• EXERCISE: Please copy word for word the part of the rows below that starts with the line containing "### Build System" and runs to the end of the rows, keeping both that first line and the last line.

• Stored data:
· · · ·

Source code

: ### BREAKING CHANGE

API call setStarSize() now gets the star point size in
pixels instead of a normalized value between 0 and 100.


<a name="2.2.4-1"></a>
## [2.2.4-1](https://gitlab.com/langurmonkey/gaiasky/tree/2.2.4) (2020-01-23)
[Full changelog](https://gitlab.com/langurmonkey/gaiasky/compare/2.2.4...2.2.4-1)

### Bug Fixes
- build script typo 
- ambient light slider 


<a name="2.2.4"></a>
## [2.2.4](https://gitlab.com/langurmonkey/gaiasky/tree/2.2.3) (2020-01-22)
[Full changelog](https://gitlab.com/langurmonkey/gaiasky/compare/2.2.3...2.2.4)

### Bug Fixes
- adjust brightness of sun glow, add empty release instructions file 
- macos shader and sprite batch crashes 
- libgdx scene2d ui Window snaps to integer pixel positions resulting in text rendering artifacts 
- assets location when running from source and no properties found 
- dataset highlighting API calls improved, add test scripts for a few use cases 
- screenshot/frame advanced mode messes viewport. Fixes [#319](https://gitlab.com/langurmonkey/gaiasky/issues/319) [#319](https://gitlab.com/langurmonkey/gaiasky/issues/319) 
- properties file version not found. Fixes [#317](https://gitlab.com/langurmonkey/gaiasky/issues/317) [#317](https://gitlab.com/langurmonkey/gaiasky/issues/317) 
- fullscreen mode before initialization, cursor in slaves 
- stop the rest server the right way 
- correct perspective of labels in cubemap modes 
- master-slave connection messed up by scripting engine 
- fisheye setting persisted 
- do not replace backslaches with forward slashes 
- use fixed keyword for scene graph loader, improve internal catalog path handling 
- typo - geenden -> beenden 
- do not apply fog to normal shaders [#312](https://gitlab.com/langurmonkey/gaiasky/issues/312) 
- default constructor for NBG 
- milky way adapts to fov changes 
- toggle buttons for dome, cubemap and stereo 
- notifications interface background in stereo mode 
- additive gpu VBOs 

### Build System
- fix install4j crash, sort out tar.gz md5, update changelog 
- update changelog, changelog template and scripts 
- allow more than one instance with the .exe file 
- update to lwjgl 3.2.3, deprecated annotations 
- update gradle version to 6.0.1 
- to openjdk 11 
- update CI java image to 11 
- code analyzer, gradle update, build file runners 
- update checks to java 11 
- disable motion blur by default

· · · ·

• TASK RESULT:
### Build System
- fix install4j crash, sort out tar.gz md5, update changelog 
- update changelog, changelog template and scripts 
- allow more than one instance with the .exe file 
- update to lwjgl 3.2.3, deprecated annotations 
- update gradle version to 6.0.1 
- to openjdk 11 
- update CI java image to 11 
- code analyzer, gradle update, build file runners 
- update checks to java 11 
- disable motion blur by default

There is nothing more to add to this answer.